**Task requirements:**
A. Rewrite the paragraph of the passage about Chomsky that begins "It is a serious problem" as a short bulleted list that keeps its main facts.
B. Duplicate the passage about Chomsky between "Such a statement" and "as the route.", inclusive.
C. Go on with the passage about Chomsky, starting after its final sentence.
[Exercise passage — start]
Chomsky went on to say that he has no particular method of investigation at all, what he does is "look hard at a serious problem and try to get some ideas as to what might be the explanation for it, meanwhile keeping an open mind about all sorts of other possibilities".

Such a statement might sound surprising, almost like an exercise in mystification, as though he is trying to make what he has achieved accessible but the route by which he travelled inaccessible. This is common amongst professionals and 'experts' generally, including many so-called teachers. We try to follow the process by which they arrived at a solution, then discover the destination becomes as mysterious as the route.

It is a serious problem. Whole areas of experience and knowledge are hived off from ordinary men and women and children. Society is controlled by those who are 'paid to know', the specialists. In recent years the most famous international expert on global affairs has probably been Henry Kissinger, someone whose downright "ignorance and foolishness" Chomsky describes as a "phenomenon".
[Exercise passage — finish]
[Data for analysis — start]
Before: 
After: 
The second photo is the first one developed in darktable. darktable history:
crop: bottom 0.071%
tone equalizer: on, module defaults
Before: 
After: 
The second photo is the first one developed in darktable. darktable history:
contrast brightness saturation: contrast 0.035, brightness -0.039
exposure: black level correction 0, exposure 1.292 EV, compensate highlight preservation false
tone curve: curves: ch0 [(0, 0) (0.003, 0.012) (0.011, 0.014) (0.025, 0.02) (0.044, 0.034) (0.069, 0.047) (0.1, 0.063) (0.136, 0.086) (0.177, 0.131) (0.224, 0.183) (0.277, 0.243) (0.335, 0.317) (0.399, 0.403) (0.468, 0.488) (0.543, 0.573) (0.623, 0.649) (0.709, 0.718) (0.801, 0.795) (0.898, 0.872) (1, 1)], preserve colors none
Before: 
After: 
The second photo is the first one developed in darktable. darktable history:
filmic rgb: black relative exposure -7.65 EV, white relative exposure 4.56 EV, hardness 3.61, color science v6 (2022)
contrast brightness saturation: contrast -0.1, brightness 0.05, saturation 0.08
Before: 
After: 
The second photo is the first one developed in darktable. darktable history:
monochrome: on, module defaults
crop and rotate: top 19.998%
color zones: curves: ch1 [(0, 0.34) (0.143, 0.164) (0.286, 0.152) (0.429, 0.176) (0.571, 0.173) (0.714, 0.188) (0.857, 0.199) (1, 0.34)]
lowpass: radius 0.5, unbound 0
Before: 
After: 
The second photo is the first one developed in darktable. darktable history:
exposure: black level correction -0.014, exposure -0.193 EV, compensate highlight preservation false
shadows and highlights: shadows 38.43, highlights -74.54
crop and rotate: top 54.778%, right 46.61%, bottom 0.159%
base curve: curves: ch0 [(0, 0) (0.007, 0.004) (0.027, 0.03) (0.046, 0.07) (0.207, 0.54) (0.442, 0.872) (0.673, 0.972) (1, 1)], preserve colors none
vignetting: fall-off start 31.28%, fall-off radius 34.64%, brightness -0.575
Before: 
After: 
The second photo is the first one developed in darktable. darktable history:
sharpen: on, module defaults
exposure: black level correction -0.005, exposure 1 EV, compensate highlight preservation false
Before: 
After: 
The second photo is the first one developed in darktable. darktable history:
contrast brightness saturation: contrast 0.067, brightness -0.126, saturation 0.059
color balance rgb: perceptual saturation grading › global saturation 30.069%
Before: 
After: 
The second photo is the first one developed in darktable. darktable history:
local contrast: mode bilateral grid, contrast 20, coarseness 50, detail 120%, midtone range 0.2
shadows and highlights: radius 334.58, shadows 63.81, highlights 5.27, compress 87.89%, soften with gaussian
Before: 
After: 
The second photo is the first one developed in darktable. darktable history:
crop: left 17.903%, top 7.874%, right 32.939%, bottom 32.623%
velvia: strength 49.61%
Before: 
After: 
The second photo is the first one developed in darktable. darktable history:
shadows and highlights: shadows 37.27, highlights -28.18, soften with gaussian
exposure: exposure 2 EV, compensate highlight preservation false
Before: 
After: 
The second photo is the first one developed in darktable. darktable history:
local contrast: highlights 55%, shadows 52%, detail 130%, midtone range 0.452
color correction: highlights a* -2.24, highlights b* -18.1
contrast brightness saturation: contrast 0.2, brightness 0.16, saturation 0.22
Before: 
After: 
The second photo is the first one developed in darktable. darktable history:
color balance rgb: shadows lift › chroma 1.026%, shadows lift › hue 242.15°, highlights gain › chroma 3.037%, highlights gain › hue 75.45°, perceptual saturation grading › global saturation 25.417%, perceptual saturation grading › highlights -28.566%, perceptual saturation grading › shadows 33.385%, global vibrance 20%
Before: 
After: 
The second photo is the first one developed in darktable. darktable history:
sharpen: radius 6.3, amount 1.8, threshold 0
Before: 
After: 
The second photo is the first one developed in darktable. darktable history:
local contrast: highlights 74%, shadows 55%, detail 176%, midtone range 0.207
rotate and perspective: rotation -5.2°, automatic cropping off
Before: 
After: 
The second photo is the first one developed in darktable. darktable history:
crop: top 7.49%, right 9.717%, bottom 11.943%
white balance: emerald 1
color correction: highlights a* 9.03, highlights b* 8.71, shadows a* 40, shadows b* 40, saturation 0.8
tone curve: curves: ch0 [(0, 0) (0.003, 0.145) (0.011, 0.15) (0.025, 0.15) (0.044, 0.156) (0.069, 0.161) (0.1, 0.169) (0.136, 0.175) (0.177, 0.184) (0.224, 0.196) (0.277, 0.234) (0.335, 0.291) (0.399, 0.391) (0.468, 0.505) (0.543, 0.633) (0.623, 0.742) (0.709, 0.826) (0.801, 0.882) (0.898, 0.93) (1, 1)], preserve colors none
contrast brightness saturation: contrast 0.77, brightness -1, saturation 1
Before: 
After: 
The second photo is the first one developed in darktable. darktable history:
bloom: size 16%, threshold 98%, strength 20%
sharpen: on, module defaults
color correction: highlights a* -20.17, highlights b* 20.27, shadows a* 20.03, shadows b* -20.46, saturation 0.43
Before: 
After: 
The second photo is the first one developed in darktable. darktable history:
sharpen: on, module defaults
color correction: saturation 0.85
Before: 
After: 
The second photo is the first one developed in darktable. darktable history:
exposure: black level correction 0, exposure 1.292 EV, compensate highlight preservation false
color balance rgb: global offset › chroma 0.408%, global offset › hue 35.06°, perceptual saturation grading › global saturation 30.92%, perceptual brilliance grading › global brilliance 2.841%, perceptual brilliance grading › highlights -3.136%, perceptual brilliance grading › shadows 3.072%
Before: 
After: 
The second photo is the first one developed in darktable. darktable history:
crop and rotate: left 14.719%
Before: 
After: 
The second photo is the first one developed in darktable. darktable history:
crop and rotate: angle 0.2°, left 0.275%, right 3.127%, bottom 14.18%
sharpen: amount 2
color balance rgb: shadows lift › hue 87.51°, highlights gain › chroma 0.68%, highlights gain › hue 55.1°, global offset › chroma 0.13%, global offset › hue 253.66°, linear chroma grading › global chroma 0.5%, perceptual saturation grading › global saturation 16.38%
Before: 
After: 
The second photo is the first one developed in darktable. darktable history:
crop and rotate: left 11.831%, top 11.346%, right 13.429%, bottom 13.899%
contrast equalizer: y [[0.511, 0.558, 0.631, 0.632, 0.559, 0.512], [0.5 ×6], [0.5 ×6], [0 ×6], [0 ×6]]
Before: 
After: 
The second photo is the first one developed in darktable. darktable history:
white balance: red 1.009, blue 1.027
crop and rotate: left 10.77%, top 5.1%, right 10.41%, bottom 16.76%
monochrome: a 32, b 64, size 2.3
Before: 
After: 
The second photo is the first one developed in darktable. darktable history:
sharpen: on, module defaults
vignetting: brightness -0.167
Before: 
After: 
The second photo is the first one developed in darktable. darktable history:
[Data for analysis — finish]
**Answers provided:**
A.
- This is a serious problem.
- Whole areas of experience and knowledge are cut off from ordinary men, women and children.
- Society is controlled by specialists, those "paid to know."
- Henry Kissinger has probably been the most famous recent international expert on global affairs.
- Chomsky describes Kissinger's "ignorance and foolishness" as a "phenomenon."

B.
Such a statement might sound surprising, almost like an exercise in mystification, as though he is trying to make what he has achieved accessible but the route by which he travelled inaccessible. This is common amongst professionals and 'experts' generally, including many so-called teachers. We try to follow the process by which they arrived at a solution, then discover the destination becomes as mysterious as the route.

C.
Nevertheless, when sponsored by the might of the U.S. military, the power exercised by such a person is life or death - as in Angola for example, where he "tried to foment and sustain a civil war simply to convince the Russians that the American tiger could still bite." Human suffering is of no account and the economic cost is next to irrelevant since in political affairs of state such costs "are always public" anyway; only the "profits are private". All talk of morality as a value is naive. If morality does exist it is to be regarded as a separate field of endeavour, like experimental physics or mechanical engineering or opera. Even genocide is consigned to the realm of tactics and becomes 'wrong' only when its "effects are debatable and are likely to provoke hostile reactions in world capitals".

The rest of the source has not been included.